• What to produce: Copy out every line of text in the listing below word for word, leaving the pictures out of your answer.

Start of Block

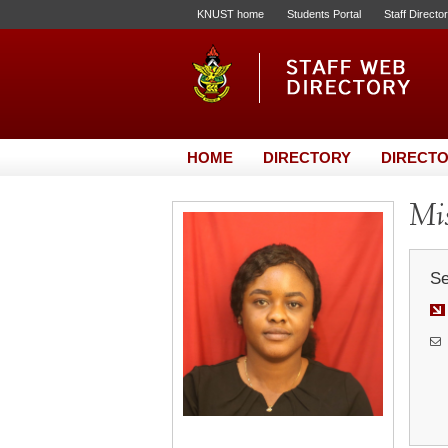
KNUST home
Students Portal
Staff Directo
HOME
DIRECTORY
DIRECTO
Mis
Se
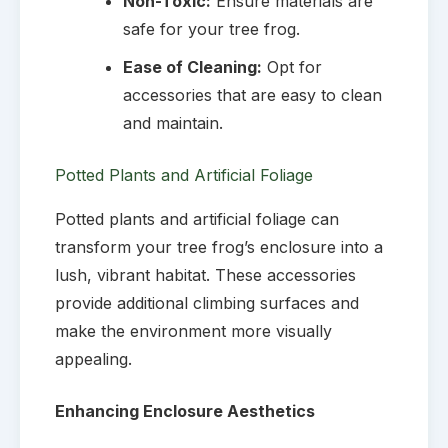
Non-Toxic:
Ensure materials are
safe for your tree frog.
Ease of Cleaning:
Opt for
accessories that are easy to clean
and maintain.
Potted Plants and Artificial Foliage
Potted plants and artificial foliage can
transform your tree frog’s enclosure into a
lush, vibrant habitat. These accessories
provide additional climbing surfaces and
make the environment more visually
appealing.
Enhancing Enclosure Aesthetics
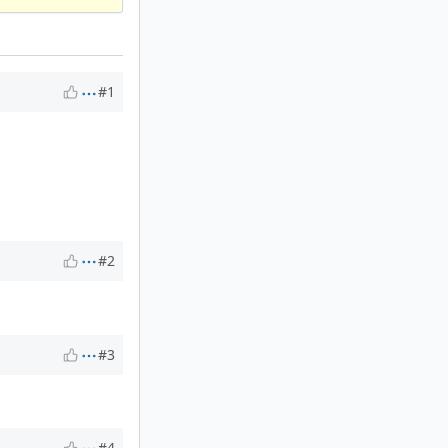
#1
#2
#3
#4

End of Block

• Answer space:
KNUST home
Students Portal
Staff Directo
HOME
DIRECTORY
DIRECTO
Mis
Se
Non-Toxic:
Ensure materials are
safe for your tree frog.
Ease of Cleaning:
Opt for
accessories that are easy to clean
and maintain.
Potted Plants and Artificial Foliage
Potted plants and artificial foliage can
transform your tree frog’s enclosure into a
lush, vibrant habitat. These accessories
provide additional climbing surfaces and
make the environment more visually
appealing.
Enhancing Enclosure Aesthetics
#1
#2
#3
#4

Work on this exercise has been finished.